[Given material]
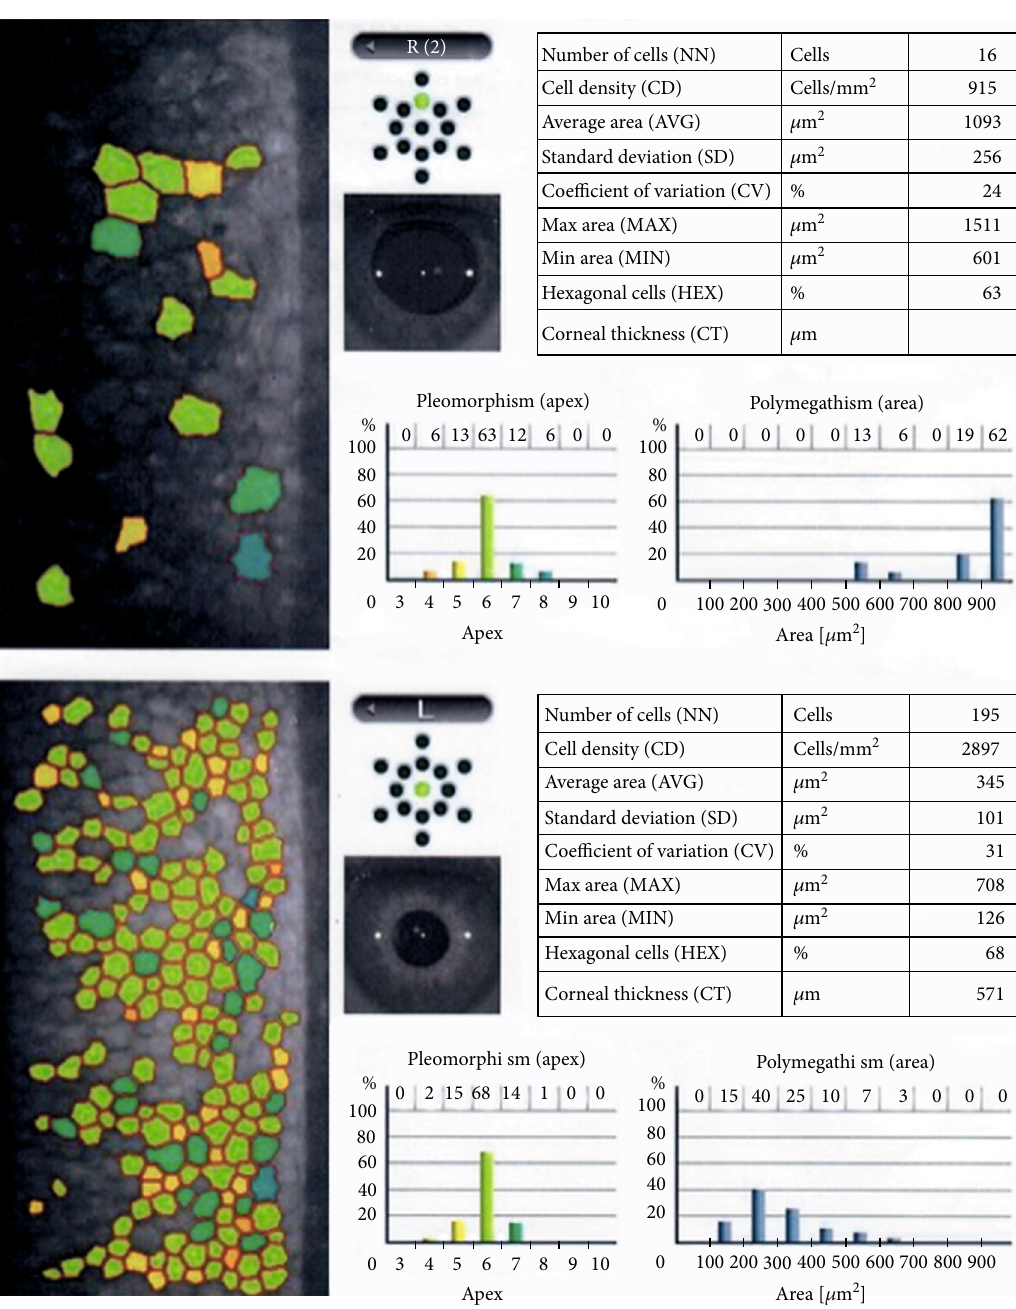
Figure 4: Specular microscopy of both eyes, showing a signi fi cant decrease in cell count and a clear increase in cell area in the right eye, while values remain normal in the left eye. Please also note the di ff erence in pupil size between the right (UZS) and left (normal)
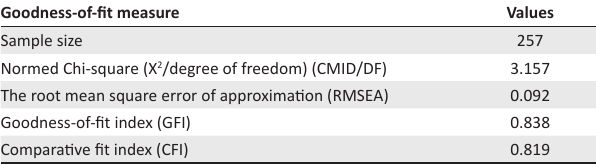
TABLE 7: Goodness-of-fit indices for the structural strategic thinking model.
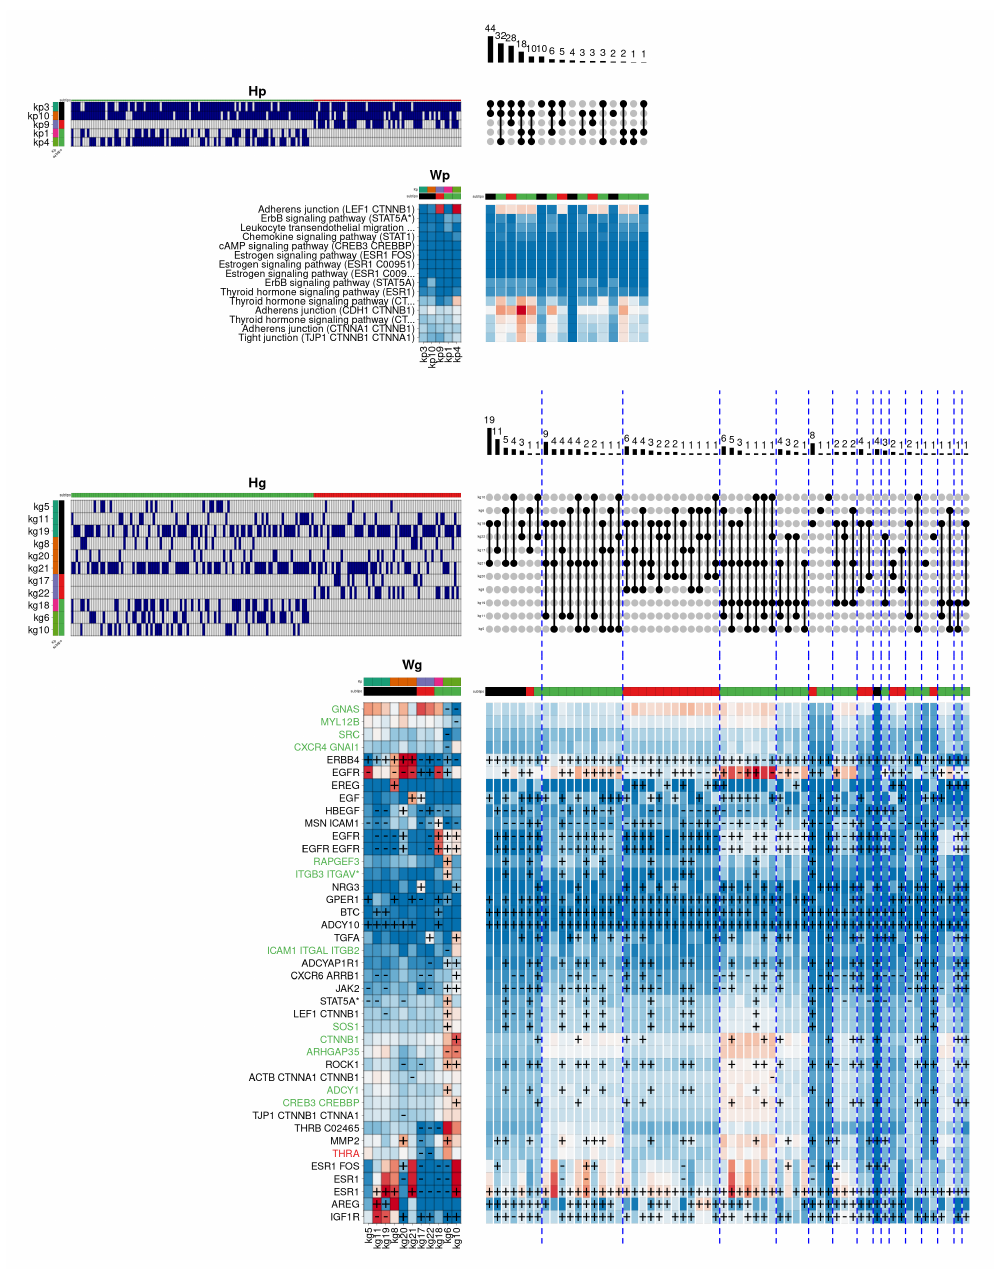
Figure 7. Graphical representation of the hierarchical model obtained in the biological function response to oestrogen , applied to the subtypes Luminal A and Luminal B . The most frequent pathway- level combination is shared between both luminal subtypes, involving the kp3 and kp10 components. These components mainly activate thyroid hormone reception, as well as Adherens junction , Tight junction and ErbB signalling pathways . At the gene level, the associated components activate relevant genes as the growth factor receptors ERBB4 and AREG , as well as ESR1 , one of the oestrogen receptor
[/Given material]
Directions:
Which lines of the data contain "model"? Copy them all.

Task result:
TABLE 7: Goodness-of-fit indices for the structural strategic thinking model.
Figure 7. Graphical representation of the hierarchical model obtained in the biological function response to oestrogen , applied to the subtypes Luminal A and Luminal B . The most frequent pathway- level combination is shared between both luminal subtypes, involving the kp3 and kp10 components. These components mainly activate thyroid hormone reception, as well as Adherens junction , Tight junction and ErbB signalling pathways . At the gene level, the associated components activate relevant genes as the growth factor receptors ERBB4 and AREG , as well as ESR1 , one of the oestrogen receptor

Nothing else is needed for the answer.